• _Task_
Would you write out, exactly as they stand, all lines from the one containing "240 157 12.13" through the end of the listing below, and only those?

• _Data for review_
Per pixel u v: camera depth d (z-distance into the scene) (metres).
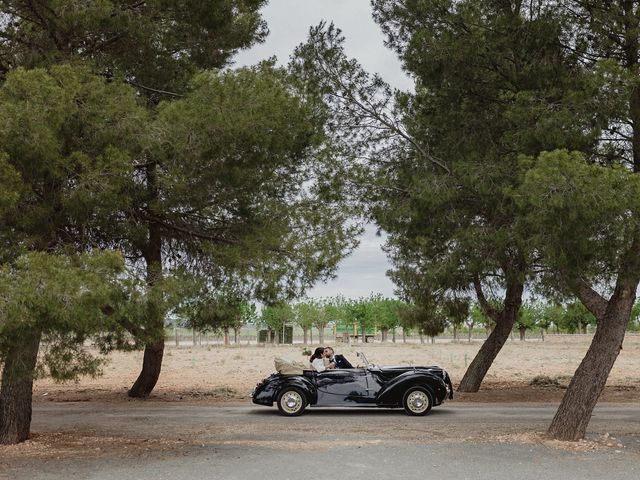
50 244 11.42
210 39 14.79
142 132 10.84
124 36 12.96
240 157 12.13
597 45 12.18
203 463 10.13
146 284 10.85
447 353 45.97
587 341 67.25
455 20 13.25
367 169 16.78
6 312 8.37
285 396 16.67
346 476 9.24
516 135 12.23
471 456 10.62
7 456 10.80
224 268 15.02
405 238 19.92
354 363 35.56
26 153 9.74
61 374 11.52
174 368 33.00
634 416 16.12
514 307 22.50
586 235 10.22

• _Task result_
240 157 12.13
597 45 12.18
203 463 10.13
146 284 10.85
447 353 45.97
587 341 67.25
455 20 13.25
367 169 16.78
6 312 8.37
285 396 16.67
346 476 9.24
516 135 12.23
471 456 10.62
7 456 10.80
224 268 15.02
405 238 19.92
354 363 35.56
26 153 9.74
61 374 11.52
174 368 33.00
634 416 16.12
514 307 22.50
586 235 10.22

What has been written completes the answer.